> [WHAT THE TASK ASKS]:
Copy the records word for word, from their beginning down to and including the line that contains "Entreprise Traitement Punaise de Lit Rousies". Leave the pictures out of your copy.

━━━━━━━━━━━━━━━━━━━━

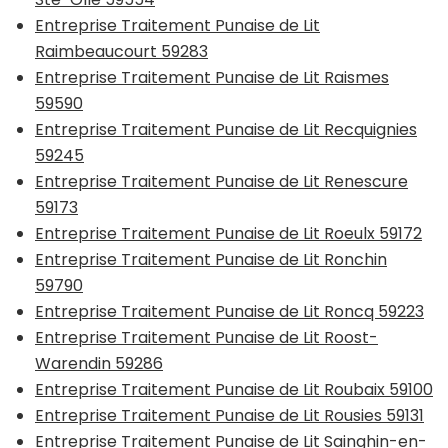
Entreprise Traitement Punaise de Lit
Raimbeaucourt 59283
Entreprise Traitement Punaise de Lit Raismes
59590
Entreprise Traitement Punaise de Lit Recquignies
59245
Entreprise Traitement Punaise de Lit Renescure
59173
Entreprise Traitement Punaise de Lit Roeulx 59172
Entreprise Traitement Punaise de Lit Ronchin
59790
Entreprise Traitement Punaise de Lit Roncq 59223
Entreprise Traitement Punaise de Lit Roost-
Warendin 59286
Entreprise Traitement Punaise de Lit Roubaix 59100
Entreprise Traitement Punaise de Lit Rousies 59131
Entreprise Traitement Punaise de Lit Sainghin-en-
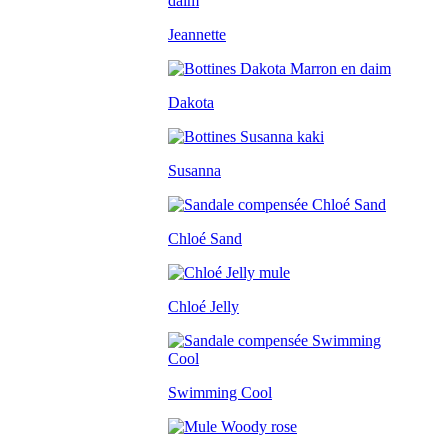
Jeannette
Dakota
Susanna
Chloé Sand
Chloé Jelly
Swimming Cool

━━━━━━━━━━━━━━━━━━━━

> [TASK SOLUTION]:
Entreprise Traitement Punaise de Lit
Raimbeaucourt 59283
Entreprise Traitement Punaise de Lit Raismes
59590
Entreprise Traitement Punaise de Lit Recquignies
59245
Entreprise Traitement Punaise de Lit Renescure
59173
Entreprise Traitement Punaise de Lit Roeulx 59172
Entreprise Traitement Punaise de Lit Ronchin
59790
Entreprise Traitement Punaise de Lit Roncq 59223
Entreprise Traitement Punaise de Lit Roost-
Warendin 59286
Entreprise Traitement Punaise de Lit Roubaix 59100
Entreprise Traitement Punaise de Lit Rousies 59131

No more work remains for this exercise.